Developmental research shows that relational categories are slow to be acquired, relative to entity categories (Gentner, 2005). Further, earlier stages of learning are characterized by a focus on within-domain surface similarities; the ability to recognize relational structures across different situations emerges later (see Gentner & Rattermann, 1991; Doumas, Hummel, & Sandhofer, 2008 for reviews). There is also considerable evidence that analogical comparison promotes learning relational categories (Christie & Gentner, 2010; Gentner, Anggoro, & Klibanoff, 2011; Goldwater & Markman, 2011). Thus, one explanation for the difference between physical science students and the other groups is that the physical science students had many opportunities to compare across domains and had thereby abstracted a rich stock of causal abstractions.

An understanding of causal systems is crucial to explaining and predicting complex phenomena, both in the natural world and in social and economic spheres. The present work shows large differences in the ability to perceive common causal patterns across domains. Future work should reveal how people come to learn these causal patterns and to perceive abstract causal systems categories.


  • 1

     No demographics were retained for the introductory psychology students. Out of 9 sociology majors, 6 were double-majors in other fields, including political science (2), communication studies, legal studies, psychology, and a major called Mathematical Methods in the Social Sciences. Out of the 11 economics majors, 7 were double majors in other fields, including math, music, international studies, electrical, biomedical, and industrial engineering, and Mathematical Methods in the Social Sciences.
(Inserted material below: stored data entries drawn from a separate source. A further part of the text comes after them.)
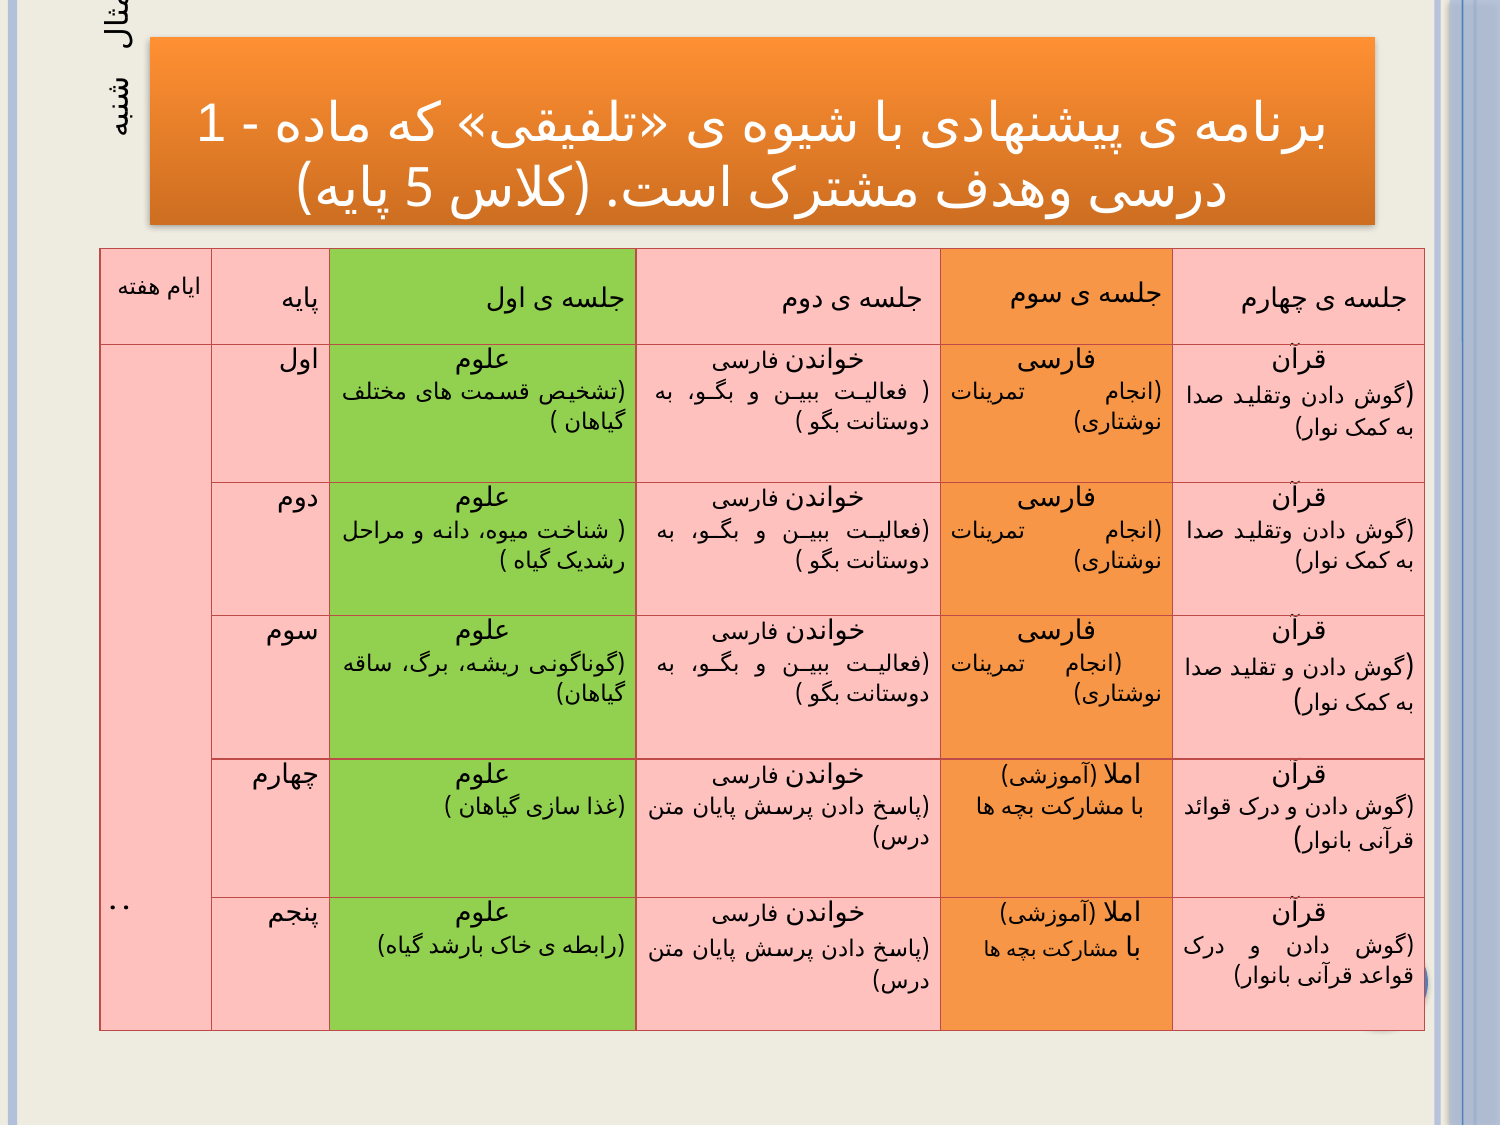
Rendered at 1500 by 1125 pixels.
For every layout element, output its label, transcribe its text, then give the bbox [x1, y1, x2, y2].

table_cell قرآن (گوش دادن وتقلید صدا به کمک نوار) [1173, 483, 1424, 615]
table_header جلسه ی اول [330, 249, 635, 344]
table_cell املا (آموزشی) با مشارکت بچه ها [941, 760, 1172, 897]
table_cell خواندن فارسی (پاسخ دادن پرسش پایان متن درس) [637, 898, 940, 1030]
table_cell قرآن (گوش دادن و درک قوائد قرآنی بانوار) [1173, 760, 1424, 897]
table_header جلسه ی چهارم [1173, 249, 1424, 344]
table_cell فارسی (انجام تمرینات نوشتاری) [941, 616, 1172, 758]
table_cell پنجم [212, 898, 329, 1030]
table_cell علوم ( شناخت میوه، دانه و مراحل رشدیک گیاه ) [330, 483, 635, 615]
table_cell یکی از روزهای هفته بطور مثال : شنبه [101, 345, 211, 1030]
table_header جلسه ی دوم [637, 249, 940, 344]
table_cell علوم (غذا سازی گیاهان ) [330, 760, 635, 897]
table_cell فارسی (انجام تمرینات نوشتاری) [941, 483, 1172, 615]
table_cell چهارم [212, 760, 329, 897]
table_cell قرآن (گوش دادن و درک قواعد قرآنی بانوار) [1173, 898, 1424, 1030]
table_cell اول [212, 345, 329, 482]
table_cell فارسی (انجام تمرینات نوشتاری) [941, 345, 1172, 482]
table_cell خواندن فارسی (فعالیت ببین و بگو، به دوستانت بگو ) [637, 483, 940, 615]
table_cell خواندن فارسی (فعالیت ببین و بگو، به دوستانت بگو ) [637, 616, 940, 758]
table_cell قرآن (گوش دادن و تقلید صدا به کمک نوار) [1173, 616, 1424, 758]
table_cell علوم (رابطه ی خاک بارشد گیاه) [330, 898, 635, 1030]
table_header پایه [212, 249, 329, 344]
table_cell قرآن (گوش دادن وتقلید صدا به کمک نوار) [1173, 345, 1424, 482]
table_header جلسه ی سوم [941, 249, 1172, 344]
table_cell سوم [212, 616, 329, 758]
table_cell املا (آموزشی) با مشارکت بچه ها [941, 898, 1172, 1030]
table_cell علوم (گوناگونی ریشه، برگ، ساقه گیاهان) [330, 616, 635, 758]
table_header ایام هفته [101, 249, 211, 344]
title 1 - برنامه ی پیشنهادی با شیوه ی «تلفیقی» که ماده درسی وهدف مشترک است. (کلاس 5 پایه) [150, 37, 1375, 225]
table_cell خواندن فارسی (پاسخ دادن پرسش پایان متن درس) [637, 760, 940, 897]
table_cell دوم [212, 483, 329, 615]
table_cell علوم (تشخیص قسمت های مختلف گیاهان ) [330, 345, 635, 482]
table_cell خواندن فارسی ( فعالیت ببین و بگو، به دوستانت بگو ) [637, 345, 940, 482]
Out of the 12 physical science students, 4 were obtaining triple majors, 5 were double majors, and 3 were obtaining one major. Their majors were in the following fields: inter-disciplinary Science Program (8), physics (6), math (5), chemistry (3), biology (2), and classics (1).


This research was supported by Office of Naval Research grant N00014-92-J-1098 awarded to the second author. We are grateful to the Similarity and Analogy group at Northwestern University for many discussions of these issues, and to Kathleen Braun for help with the research and analyses.